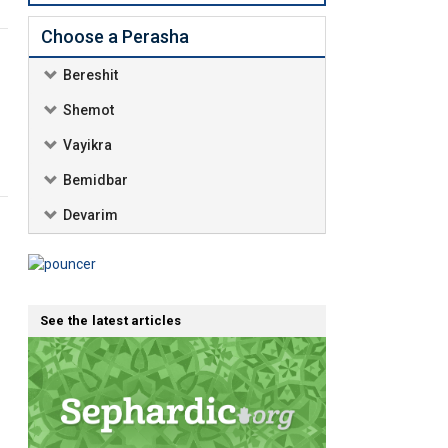
Choose a Perasha
Bereshit
Shemot
Vayikra
Bemidbar
Devarim
See the latest articles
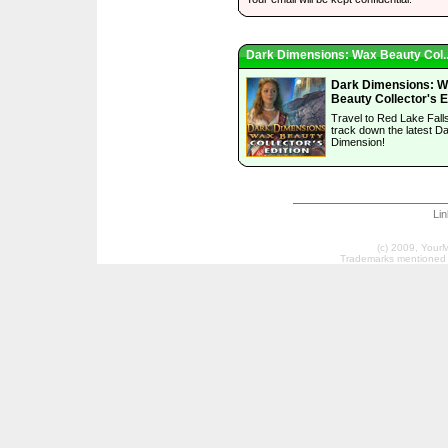
Dark Dimensions: Wax Beauty Col..
Dark Dimensions: 
Beauty Collector's E
Travel to Red Lake Falls
track down the latest D
Dimension!
Li
(c) 2009, Your
Trademarks mentioned a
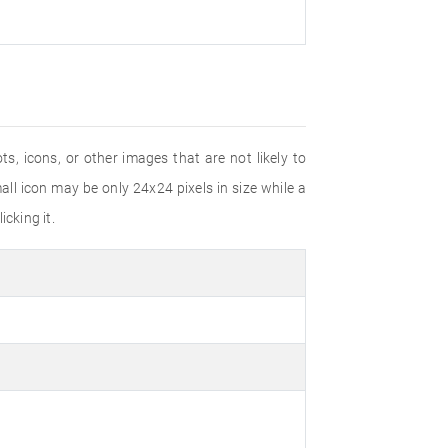
s, icons, or other images that are not likely to
ll icon may be only 24x24 pixels in size while a
cking it.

WORK REQUIRED —
Write out the listing above again, exactly, but with no pictures in the copy.

RESPONSE BELOW —
Choose a Perasha
Bereshit
Shemot
Vayikra
Bemidbar
Devarim
See the latest articles
Dark Dimensions: Wax Beauty Col..
Dark Dimensions: 
Beauty Collector's E
Travel to Red Lake Falls
track down the latest D
Dimension!
Li
(c) 2009, Your
Trademarks mentioned a
s, icons, or other images that are not likely to
ll icon may be only 24x24 pixels in size while a
cking it.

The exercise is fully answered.